According to the latest hate crime report by the FBI, hate crimes across the U.S. rose 17% from 2016 to 2017, with the majority of victims targeted due to their race, religion, and sexual orientation. Hate crimes in Texas have seen a similar rise, with DPS reporting a 6.7% increase between 2016 and 2017.
To counter those attitudes, museum designers used a combination of exhibits and the architecture to tell the stories of genocide survivors.
Architects used copper because the outer layer corrodes to protect the inner layer, symbolizing how survivors have chosen to remain resilient and hopeful despite the injustices they’ve suffered.
Dallas Holocaust survivor Max Glauben compares the opening of the new museum to a 40-year-seed finally taking root.
A project that started as a small museum in the basement of the Jewish Community Center has become a landmark featuring a hologram of Glauben. His image responds to visitors in the Dimensions of Testimony eater and shares stories of his Holocaust experiences.
“There isn’t a person in this world that cannot come into this museum, their children, their grandchildren, their great, great-grandchildren, God knows for how long,” he said, “And ask a question.”
Glauben survived the Warsaw Ghetto during the Nazi invasion of Poland.

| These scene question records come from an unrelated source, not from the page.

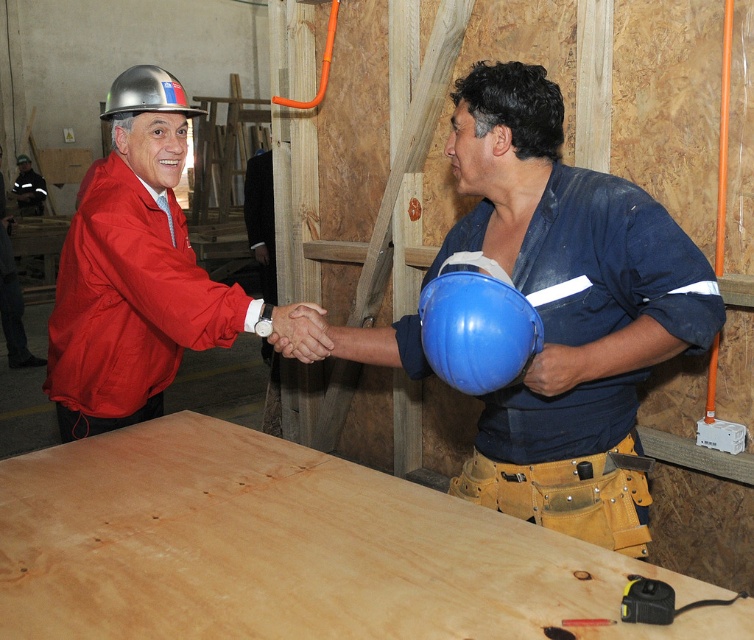
You are an inspector in this workshop and need to check the hard hats. Which hard hat is closer to you, the matte silver hard hat at left or the metallic hard hat at upper left?

The matte silver hard hat at left is closer to you since it is in front of the metallic hard hat at upper left.

You are an inspector checking the construction site. You notice the natural wood plywood at center and the metallic hard hat at upper left. Which object is taller?

The natural wood plywood at center is taller than the metallic hard hat at upper left according to the description.

You are standing at the origin point of the coordinate system in the workshop scene. There is a point at coordinate (x=290, y=548). What object is located at that coordinate?

The point at coordinate (x=290, y=548) corresponds to natural wood plywood at center.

He survived becoming an orphan by age 13 and imprisonment at five different concentration camps. At 91, Glauben is one of the few remaining Holocaust survivors in Dallas.
Glauben likens hatred to dough. “You take a little piece, and you put it in the refrigerator, and overnight, it becomes a big bunch of dough,” he said.
Ending this growing hatred, Glauben said, is as simple as “choosing the goodness in you.”
Individuals possess whatever it takes to be a good human being, an upstander, he said.
In a world where people are persecuted because of their religion, education can lead to positive change, Glauben said.
The ultimate goal, museum officials say, is to teach 100,000 student visitors annually how to be up-standers.
Dallas Mayor Eric Johnson, who was present at the recent museum opening along with Gov. Greg Abbott, embraced that goal.
“My dream for Dallas is that we will be a city of upstanders,” Johnson said.